We, as human beings, have an innate tendency to find our answers – to know the reason of our creation, to shake sense of all that is out there in relation to our own self and its connection with the universe. We are sometimes referred to by the evolutionary scientists as the only intelligent design that inhabits the universe. Of several hundred million different species of Earth and counting, it’s really flattering to know this but it has its downside: we can’t just wake up in the morning and leave to make a living unless we have figured out what is it that we want to live for. Even a jackass is smarter than us in that it just grazes away when it has to and doesn’t really need to grapple with this conundrum.

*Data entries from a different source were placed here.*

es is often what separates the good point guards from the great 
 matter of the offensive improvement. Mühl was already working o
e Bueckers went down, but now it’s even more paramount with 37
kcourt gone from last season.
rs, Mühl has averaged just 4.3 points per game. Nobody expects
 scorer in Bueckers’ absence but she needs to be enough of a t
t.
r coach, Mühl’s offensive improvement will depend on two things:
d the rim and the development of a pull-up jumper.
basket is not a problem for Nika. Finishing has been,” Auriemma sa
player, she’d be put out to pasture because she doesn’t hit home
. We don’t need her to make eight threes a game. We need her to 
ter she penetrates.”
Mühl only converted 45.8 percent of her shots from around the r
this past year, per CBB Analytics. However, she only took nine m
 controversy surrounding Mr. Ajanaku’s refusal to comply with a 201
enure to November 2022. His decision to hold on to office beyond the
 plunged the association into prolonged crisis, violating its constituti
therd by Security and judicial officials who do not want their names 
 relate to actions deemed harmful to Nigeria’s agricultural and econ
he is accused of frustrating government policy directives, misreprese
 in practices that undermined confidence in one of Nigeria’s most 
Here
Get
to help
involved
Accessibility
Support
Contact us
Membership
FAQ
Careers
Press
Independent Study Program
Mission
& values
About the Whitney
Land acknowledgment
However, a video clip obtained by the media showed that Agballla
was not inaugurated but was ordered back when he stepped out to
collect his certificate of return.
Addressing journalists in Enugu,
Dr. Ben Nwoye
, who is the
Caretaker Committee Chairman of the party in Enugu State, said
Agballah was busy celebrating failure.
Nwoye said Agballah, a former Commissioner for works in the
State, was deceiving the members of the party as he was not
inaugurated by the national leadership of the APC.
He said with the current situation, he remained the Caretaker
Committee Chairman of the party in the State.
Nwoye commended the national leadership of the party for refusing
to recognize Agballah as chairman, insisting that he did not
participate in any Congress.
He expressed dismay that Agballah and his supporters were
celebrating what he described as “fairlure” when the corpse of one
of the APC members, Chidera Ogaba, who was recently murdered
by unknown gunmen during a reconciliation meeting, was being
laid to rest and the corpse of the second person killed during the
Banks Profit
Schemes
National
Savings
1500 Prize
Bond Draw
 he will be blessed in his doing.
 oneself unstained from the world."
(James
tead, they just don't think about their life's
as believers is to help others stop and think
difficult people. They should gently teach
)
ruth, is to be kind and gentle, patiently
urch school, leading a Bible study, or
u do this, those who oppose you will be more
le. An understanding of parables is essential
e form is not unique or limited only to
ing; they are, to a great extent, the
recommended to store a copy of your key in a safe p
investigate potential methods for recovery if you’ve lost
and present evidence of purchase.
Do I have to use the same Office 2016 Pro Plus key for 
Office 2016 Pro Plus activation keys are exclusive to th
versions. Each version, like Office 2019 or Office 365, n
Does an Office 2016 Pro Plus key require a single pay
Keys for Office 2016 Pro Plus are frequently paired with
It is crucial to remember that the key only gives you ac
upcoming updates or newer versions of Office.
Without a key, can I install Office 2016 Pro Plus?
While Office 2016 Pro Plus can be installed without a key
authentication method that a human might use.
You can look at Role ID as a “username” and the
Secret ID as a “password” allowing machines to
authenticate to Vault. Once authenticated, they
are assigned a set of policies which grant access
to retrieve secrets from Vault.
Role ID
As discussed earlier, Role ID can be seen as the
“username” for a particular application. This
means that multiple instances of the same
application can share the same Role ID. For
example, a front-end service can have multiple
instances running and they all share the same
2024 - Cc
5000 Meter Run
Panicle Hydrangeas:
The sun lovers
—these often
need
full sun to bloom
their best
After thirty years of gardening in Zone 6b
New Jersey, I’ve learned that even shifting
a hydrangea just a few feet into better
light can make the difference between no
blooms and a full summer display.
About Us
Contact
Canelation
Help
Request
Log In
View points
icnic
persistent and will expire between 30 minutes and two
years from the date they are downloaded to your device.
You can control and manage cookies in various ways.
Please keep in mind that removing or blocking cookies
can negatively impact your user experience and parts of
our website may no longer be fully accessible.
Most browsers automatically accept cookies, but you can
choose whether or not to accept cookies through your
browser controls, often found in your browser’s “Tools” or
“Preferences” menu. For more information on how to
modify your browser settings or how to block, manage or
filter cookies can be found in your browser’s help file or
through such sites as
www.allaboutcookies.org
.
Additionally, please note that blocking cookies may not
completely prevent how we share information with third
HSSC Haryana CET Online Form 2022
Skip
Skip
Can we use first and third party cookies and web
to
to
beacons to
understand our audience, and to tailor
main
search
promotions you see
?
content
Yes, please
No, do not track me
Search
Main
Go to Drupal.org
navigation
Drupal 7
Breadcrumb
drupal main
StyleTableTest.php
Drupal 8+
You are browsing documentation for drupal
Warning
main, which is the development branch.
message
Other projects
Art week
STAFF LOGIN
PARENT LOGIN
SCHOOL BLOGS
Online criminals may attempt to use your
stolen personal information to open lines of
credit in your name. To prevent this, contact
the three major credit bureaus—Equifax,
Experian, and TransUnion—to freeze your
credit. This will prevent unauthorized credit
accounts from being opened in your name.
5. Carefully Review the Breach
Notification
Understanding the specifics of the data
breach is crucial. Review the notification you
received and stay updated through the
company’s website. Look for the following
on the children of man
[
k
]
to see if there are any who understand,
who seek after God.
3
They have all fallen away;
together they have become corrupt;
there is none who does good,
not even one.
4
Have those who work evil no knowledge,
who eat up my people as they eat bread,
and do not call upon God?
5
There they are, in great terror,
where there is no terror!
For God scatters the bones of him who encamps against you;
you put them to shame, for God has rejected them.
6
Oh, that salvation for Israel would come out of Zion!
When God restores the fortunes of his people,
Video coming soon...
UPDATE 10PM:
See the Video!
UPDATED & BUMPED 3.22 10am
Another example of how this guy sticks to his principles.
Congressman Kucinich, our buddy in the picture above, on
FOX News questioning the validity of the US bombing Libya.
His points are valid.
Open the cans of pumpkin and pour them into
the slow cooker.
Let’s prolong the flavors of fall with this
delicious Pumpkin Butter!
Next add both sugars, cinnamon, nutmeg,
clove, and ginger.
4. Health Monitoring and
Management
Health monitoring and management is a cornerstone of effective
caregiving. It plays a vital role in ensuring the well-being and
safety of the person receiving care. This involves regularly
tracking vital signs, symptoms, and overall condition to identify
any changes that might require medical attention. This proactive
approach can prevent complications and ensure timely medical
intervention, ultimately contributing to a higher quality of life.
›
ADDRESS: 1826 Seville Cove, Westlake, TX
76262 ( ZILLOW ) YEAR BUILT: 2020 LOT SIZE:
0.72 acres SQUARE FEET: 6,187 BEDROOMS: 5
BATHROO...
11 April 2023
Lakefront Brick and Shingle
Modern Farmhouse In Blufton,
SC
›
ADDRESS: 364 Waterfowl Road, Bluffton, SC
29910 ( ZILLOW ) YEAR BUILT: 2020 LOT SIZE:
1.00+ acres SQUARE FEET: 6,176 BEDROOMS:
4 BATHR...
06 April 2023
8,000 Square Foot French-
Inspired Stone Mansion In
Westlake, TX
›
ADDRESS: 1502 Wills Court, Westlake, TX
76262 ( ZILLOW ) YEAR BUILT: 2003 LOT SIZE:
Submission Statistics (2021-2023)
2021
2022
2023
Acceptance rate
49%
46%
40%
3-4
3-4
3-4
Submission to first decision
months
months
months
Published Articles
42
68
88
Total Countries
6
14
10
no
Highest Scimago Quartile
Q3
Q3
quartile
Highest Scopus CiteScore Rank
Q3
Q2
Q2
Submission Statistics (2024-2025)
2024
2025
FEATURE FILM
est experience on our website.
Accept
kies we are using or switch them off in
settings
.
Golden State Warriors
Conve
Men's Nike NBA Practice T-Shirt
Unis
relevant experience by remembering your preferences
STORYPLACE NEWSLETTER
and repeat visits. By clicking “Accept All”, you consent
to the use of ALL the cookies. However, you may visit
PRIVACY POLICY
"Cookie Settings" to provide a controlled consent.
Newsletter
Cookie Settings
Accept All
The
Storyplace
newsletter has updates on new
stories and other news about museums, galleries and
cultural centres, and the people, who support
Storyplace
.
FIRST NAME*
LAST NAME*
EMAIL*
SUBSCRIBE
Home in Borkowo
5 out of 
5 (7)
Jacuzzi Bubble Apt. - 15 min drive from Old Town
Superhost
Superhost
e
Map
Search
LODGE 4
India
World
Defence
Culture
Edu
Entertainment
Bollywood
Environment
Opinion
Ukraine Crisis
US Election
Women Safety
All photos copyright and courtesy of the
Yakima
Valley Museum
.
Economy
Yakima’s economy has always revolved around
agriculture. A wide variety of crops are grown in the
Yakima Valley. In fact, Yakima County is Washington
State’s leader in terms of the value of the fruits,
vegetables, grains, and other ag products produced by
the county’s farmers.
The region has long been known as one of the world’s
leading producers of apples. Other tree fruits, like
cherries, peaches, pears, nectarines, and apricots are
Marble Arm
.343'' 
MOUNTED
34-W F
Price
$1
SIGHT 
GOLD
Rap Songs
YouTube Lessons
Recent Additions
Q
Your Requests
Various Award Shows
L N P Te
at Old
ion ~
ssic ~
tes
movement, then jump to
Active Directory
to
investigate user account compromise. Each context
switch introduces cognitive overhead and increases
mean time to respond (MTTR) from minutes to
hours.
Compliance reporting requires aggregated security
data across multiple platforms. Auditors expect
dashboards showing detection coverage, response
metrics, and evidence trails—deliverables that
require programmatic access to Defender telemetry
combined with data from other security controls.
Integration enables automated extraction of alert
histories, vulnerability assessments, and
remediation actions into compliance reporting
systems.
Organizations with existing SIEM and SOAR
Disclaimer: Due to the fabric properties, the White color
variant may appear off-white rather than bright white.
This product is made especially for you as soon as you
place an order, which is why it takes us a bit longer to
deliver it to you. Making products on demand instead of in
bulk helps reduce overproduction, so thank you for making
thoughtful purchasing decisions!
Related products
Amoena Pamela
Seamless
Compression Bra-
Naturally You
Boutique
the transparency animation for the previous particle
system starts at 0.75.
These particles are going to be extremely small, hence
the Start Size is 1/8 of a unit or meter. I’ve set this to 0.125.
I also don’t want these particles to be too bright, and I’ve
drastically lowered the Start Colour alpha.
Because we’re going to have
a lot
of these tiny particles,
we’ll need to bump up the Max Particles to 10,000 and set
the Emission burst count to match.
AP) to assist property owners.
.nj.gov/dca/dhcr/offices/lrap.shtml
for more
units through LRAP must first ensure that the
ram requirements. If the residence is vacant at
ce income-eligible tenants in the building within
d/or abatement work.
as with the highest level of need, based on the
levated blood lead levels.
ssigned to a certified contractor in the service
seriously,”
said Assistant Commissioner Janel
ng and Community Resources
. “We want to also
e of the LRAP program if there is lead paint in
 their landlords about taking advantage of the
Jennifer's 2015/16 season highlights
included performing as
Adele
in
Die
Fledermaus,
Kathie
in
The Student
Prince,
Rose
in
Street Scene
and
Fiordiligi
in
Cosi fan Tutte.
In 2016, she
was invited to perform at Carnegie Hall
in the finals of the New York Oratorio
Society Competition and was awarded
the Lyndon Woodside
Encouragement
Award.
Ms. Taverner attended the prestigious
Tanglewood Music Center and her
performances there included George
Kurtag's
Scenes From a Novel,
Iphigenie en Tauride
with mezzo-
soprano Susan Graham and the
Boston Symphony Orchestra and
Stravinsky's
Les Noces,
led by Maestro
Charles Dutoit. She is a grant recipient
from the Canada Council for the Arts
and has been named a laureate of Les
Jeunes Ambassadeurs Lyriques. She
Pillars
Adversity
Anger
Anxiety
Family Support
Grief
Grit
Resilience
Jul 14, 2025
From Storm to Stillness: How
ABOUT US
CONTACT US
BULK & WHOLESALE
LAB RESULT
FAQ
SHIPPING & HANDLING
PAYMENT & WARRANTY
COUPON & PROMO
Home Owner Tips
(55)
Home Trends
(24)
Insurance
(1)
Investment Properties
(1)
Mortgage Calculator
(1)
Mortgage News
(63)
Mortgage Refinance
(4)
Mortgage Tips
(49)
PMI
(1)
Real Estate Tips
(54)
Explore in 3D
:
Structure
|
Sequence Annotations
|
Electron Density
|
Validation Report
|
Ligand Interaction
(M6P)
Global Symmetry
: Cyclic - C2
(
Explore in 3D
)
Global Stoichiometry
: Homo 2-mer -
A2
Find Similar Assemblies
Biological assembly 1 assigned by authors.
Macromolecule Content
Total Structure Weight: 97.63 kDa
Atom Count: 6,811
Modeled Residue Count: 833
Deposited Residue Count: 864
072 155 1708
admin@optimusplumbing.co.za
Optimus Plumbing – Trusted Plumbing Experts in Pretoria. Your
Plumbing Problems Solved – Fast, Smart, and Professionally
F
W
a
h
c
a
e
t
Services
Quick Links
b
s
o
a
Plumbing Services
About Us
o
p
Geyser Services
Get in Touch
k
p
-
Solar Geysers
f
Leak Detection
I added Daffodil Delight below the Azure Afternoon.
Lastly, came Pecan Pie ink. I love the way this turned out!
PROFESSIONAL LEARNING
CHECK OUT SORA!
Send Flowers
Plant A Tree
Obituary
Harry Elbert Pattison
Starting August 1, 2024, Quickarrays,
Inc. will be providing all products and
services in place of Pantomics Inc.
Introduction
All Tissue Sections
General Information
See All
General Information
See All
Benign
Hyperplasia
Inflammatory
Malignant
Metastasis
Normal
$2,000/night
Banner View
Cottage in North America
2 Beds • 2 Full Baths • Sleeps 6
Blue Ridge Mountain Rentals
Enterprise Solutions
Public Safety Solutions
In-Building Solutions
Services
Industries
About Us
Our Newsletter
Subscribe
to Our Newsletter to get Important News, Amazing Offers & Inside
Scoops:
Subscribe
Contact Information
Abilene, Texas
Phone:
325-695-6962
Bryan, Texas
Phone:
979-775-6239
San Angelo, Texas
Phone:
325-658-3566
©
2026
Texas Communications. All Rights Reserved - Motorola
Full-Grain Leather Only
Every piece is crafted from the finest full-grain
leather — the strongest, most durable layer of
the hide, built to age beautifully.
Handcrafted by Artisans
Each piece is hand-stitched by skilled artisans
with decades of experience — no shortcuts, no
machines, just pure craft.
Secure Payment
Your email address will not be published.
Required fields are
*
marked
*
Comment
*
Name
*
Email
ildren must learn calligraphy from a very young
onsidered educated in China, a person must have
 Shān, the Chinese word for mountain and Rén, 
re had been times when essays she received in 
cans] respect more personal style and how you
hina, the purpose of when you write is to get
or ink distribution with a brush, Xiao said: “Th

During my discussions with people, i have discovered that the very term “purpose” induces great anxiety in most of them and they don’t want to pursue the discussion any further. While they might have their own reasons to do that, the reason I’ve been frankly cited at times is that purpose, in its own cold, calculative and mechanistic manner, tends to kill freedom. And its totally understandable. If you wake up in the dead of the night hungry as a wolf and aim for the fridge with a clear purpose in your head to eat something, you definitely won’t be much amused with a Santa Claus, should you find one, standing in his chariot blocking your way. In fact, you might as well walk right through him! That’s the case with purposes. They block a significant number of exciting possibilities from entering your life. But then, you have to ask yourself what’s more important after all? Finding your destiny or living ‘one hell of a life.’
The decision, ultimately, rests with you.